(Testo fornito)

==========

Tutto come previsto, tranne l’astensionismo record

Le elezioni regionali sono terminate, il centrodestra (o destracentro, soprattutto) ha vinto e Francesco Rocca sarà il prossimo presidente del Lazio. Era una vittoria annunciata, anche perché la maggioranza uscente, centrosinistra (cioè Pd più partitini alleati) più M5s, è arrivata al voto divisa.

Quello che non era prevedibile (e previsto) era la portata percentuale della vittoria di Rocca, che ha superato il 50%. Ma questo è probabilmente anche un effetto del calo record dell’affluenza, giunta al limite più basso nella storia del voto nel Lazio (e a Roma), e che ha penalizzato soprattutto il centrosinistra, il cosiddetto Terzo Polo e il M5s. Certamente, però, c’è anche un “effetto Meloni”: la visibilità della premier, da poco più di 100 giorni al governo, ha portato Fratelli d’Italia a essere il primo partito e ha spinto tutta la coalizione.

Il Pd ha tenuto, ottenendo il 21%  – nonostante in questa fase sia concentrato soprattutto su se stesso, per le primarie sul nuovo segretario –  mentre il M5s è andato molto sotto le attese, come gli succede spesso nel voto regionale o locale. Anche la lista di Carlo Calenda (e del suo partner in ombra Matteo Renzi) è andata peggio del previsto. Questo però non cambierà a breve i rapporti tra le tre forze politiche: è prevedibile che, in mancanza di novità, la conflittualità-concorrenza continuerà senza sosta fino almeno alle elezioni europee del 2024, nel tentativo di stabilire una supremazia.

La scarsissima affluenza dovrebbe essere oggetto di riflessione di tutte le forze politiche, e soprattutto tra Azione, centrosinistra – non solo il Pd – e M5s. Ma non è detto che sarà così. Perché mentre al referendum chi non vota conta, se non altro per affossare il quesito referendario, in questo caso l’astensione potrebbe al massimo rappresentare un richiamo morale, ma nulla di più.

==========

(Dati da analizzare)
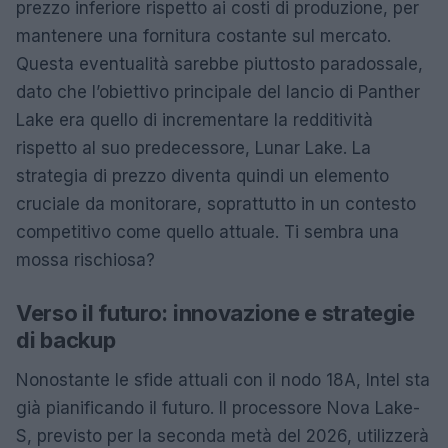
prezzo inferiore rispetto ai costi di produzione, per
mantenere una fornitura costante sul mercato.
Questa eventualità sarebbe piuttosto paradossale,
dato che l’obiettivo principale del lancio di Panther
Lake era quello di incrementare la redditività
rispetto al suo predecessore, Lunar Lake. La
strategia di prezzo diventa quindi un elemento
cruciale da monitorare, soprattutto in un contesto
competitivo come quello attuale. Ti sembra una
mossa rischiosa?
Verso il futuro: innovazione e strategie
di backup
Nonostante le sfide attuali con il nodo 18A, Intel sta
già pianificando il futuro. Il processore Nova Lake-
S, previsto per la seconda metà del 2026, utilizzerà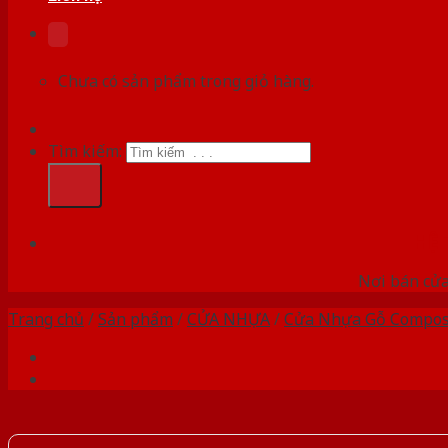
Chưa có sản phẩm trong giỏ hàng.
Tìm kiếm:
HỆ
Nơi bán cửa 
Trang chủ
/
Sản phẩm
/
CỬA NHỰA
/
Cửa Nhựa Gỗ Compos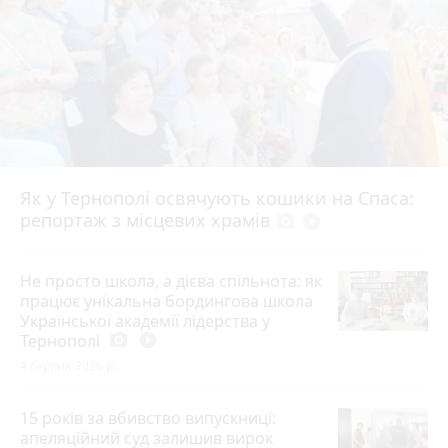
Як у Тернополі освячують кошики на Спаса:
репортаж з місцевих храмів
photo_camera
play_circle_filled
Не просто школа, а дієва спільнота: як
працює унікальна бордингова школа
Української академії лідерства у
Тернополі
photo_camera
play_circle_filled
4 серпня 2026 р.
15 років за вбивство випускниці:
апеляційний суд залишив вирок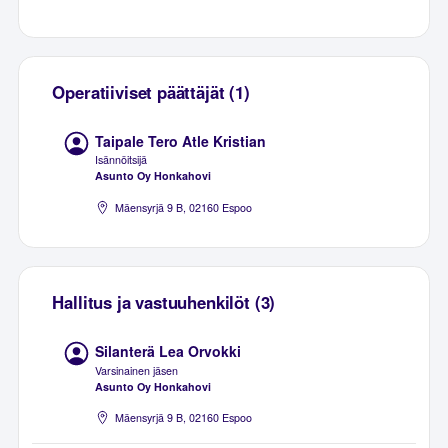
Operatiiviset päättäjät (1)
Taipale Tero Atle Kristian
Isännöitsijä
Asunto Oy Honkahovi
Mäensyrjä 9 B, 02160 Espoo
Hallitus ja vastuuhenkilöt (3)
Silanterä Lea Orvokki
Varsinainen jäsen
Asunto Oy Honkahovi
Mäensyrjä 9 B, 02160 Espoo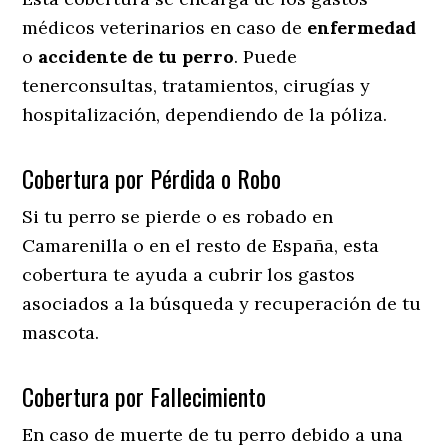
médicos veterinarios en caso de
enfermedad
o
accidente
de
tu
perro
. Puede
tenerconsultas, tratamientos, cirugías y
hospitalización, dependiendo de la póliza.
Cobertura por Pérdida o Robo
Si tu perro se pierde o es robado en
Camarenilla o en el resto de España, esta
cobertura te ayuda a cubrir los gastos
asociados a la búsqueda y recuperación de tu
mascota.
Cobertura por Fallecimiento
En caso de muerte de tu perro debido a una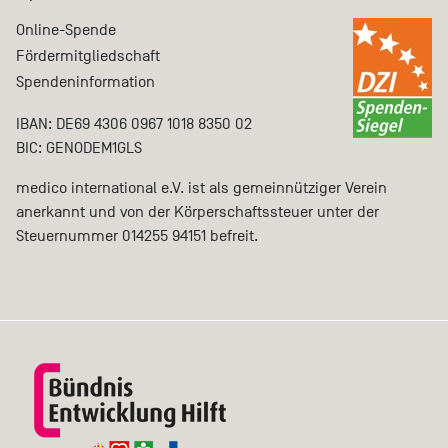
Online-Spende
Fördermitgliedschaft
Spendeninformation
IBAN: DE69 4306 0967 1018 8350 02
BIC: GENODEM1GLS
medico international e.V. ist als gemeinnütziger Verein
anerkannt und von der Körperschaftssteuer unter der
Steuernummer 014255 94151 befreit.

==========

(Domande da svolgere)
[A] Rispondi alle seguenti domande sull'articolo sulle elezioni regionali nel Lazio, indicando ogni risposta con lo stesso segno della domanda.
(i) Chi sarà il prossimo presidente del Lazio?
(ii) Quale percentuale ha ottenuto il Pd?
(iii) Fino a quali elezioni si prevede che continuerà la conflittualità-concorrenza tra le tre forze politiche?
[B] Continua l'articolo sulle elezioni regionali nel Lazio a partire dalla sua ultima frase.

(Esercizi svolti)
[A]
(i) Francesco Rocca.
(ii) Il 21%.
(iii) Fino almeno alle elezioni europee del 2024.

[B]
In quanto ai tre esponenti principali di questa disfida elettorale, a Francesco Rocca – che viene dall’esperienza in Croce Rossa e che gode di buona considerazione anche fuori dalla sua area politica – tocca dimostrare soprattutto che la destra al governo non taglierà ancora la sanità pubblica né farà saltare i conti, né farà la guerra al Campidoglio in un momento in cui si prepara il Giubileo e la candidatura della città all’Expo 2030 e i rifiuti restano un grosso problema. 

Alessio D’Amato – che in campagna elettorale ha parlato soprattutto del ruolo della giunta di centrosinistra nella lotta al Covid, quando il tema ormai è archiviato di fatto da un pezzo e prevale il desiderio di oblio – si è già dichiarato “capo dell’opposizione”, ma potrà guidare al massimo il Pd in consiglio regionale, ruolo che non dà particolare visibilità, anche se nel Pd sostiene la candidatura a segretario del favorito Stefano Bonaccini, e dunque potrebbe mirare a un qualche ruolo nel partito a Roma.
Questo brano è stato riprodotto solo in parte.